The Yate modules `register` and `cdrbuild` provide partial functionality to stage2 ywsd-based routing. In particular,
the register module is used to manage registrations of SIP clients in the stage2 database. The cdrbuild module keeps
track of the calls on a certain SIP client and fills the stage2 database with information that is needed to provide
deny-on-busy or filtering if a single call ends up twice with one SIP client.

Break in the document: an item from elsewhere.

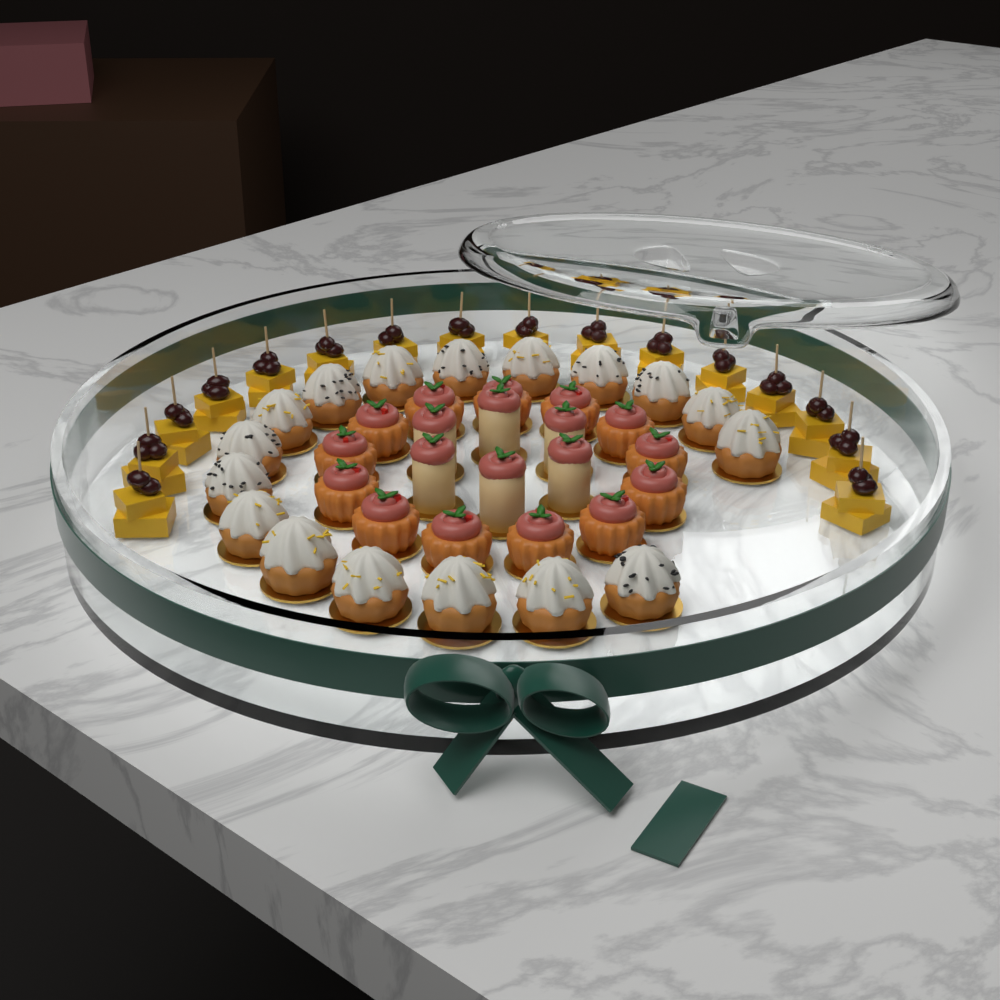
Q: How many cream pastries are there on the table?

The following configuration is needed in these modules to provide the desired functionality. Please also note
that Yate needs to be compiled and configured to use Postgres database via the `pgsqldb` module.

Example register.conf:
```
[general]
expires=30

user.auth=yes
user.register=yes
user.unregister=yes
engine.timer=yes
;call.preroute=no
call.cdr=yes
linetracker=yes

[default]
priority=10
account=default

[user.auth]
query=SELECT password FROM users WHERE username='${username}' AND password IS NOT NULL AND password<>'' AND type='user' LIMIT 1;
result=password

[user.register]
query=INSERT INTO registrations (username, location, oconnection_id, expires) VALUES ('${username}', '${data}', '${oconnection_id}', NOW() + INTERVAL '${expires} s') ON CONFLICT ON CONSTRAINT uniq_registrations DO UPDATE SET expires = NOW() + INTERVAL '${expires} s'

[user.unregister]
query=DELETE FROM registrations WHERE (username = '${username}' AND location = '${data}' AND oconnection_id = '${connection_id}') OR ('${username}' = '' AND '${data}' = '' AND oconnection_id = '${connection_id}')

[engine.timer]
query=DELETE FROM registrations WHERE expires<=CURRENT_TIMESTAMP;

[call.cdr]
critical=no

[linetracker]
critical=yes
initquery=UPDATE users SET inuse=0 WHERE inuse is not NULL;DELETE from active_calls;
cdr_initialize=UPDATE users SET inuse=inuse+1 WHERE username='${external}';INSERT INTO active_calls SELECT username, x_eventphone_id FROM (SELECT '${external}' as username, '${X-Eventphone-Id}' as x_eventphone_id, '${direction}' as direction) as active_call WHERE x_eventphone_id != '' AND x_eventphone_id IS NOT NULL and direction = 'outgoing';
cdr_finalize=UPDATE users SET inuse=(CASE WHEN inuse>0 THEN inuse-1 ELSE 0 END) WHERE username='${external}';DELETE FROM active_calls WHERE username = '${external}' AND  x_eventphone_id = '${X-Eventphone-Id}' AND '${direction}' = 'outgoing';
```

To enable duplicate call filtering, the parameters section of your cdrbuild.conf should have a line for
X-Eventphone-Id like this
```
[parameters]
X-Eventphone-Id=false
```

## Project ToDos

There are currently no tests available for this project. There is a basic set of test data that was used during
development and integration with Yate but no automatic testing was developed so far. Due to the nature of this
project, it plans to add a suite of end-to-end functionality tests based on the webserver exposure of routing
results. An extensive set of unit tests for DB loading or data structure generation is currently not planned
but would be welcomed if contributed.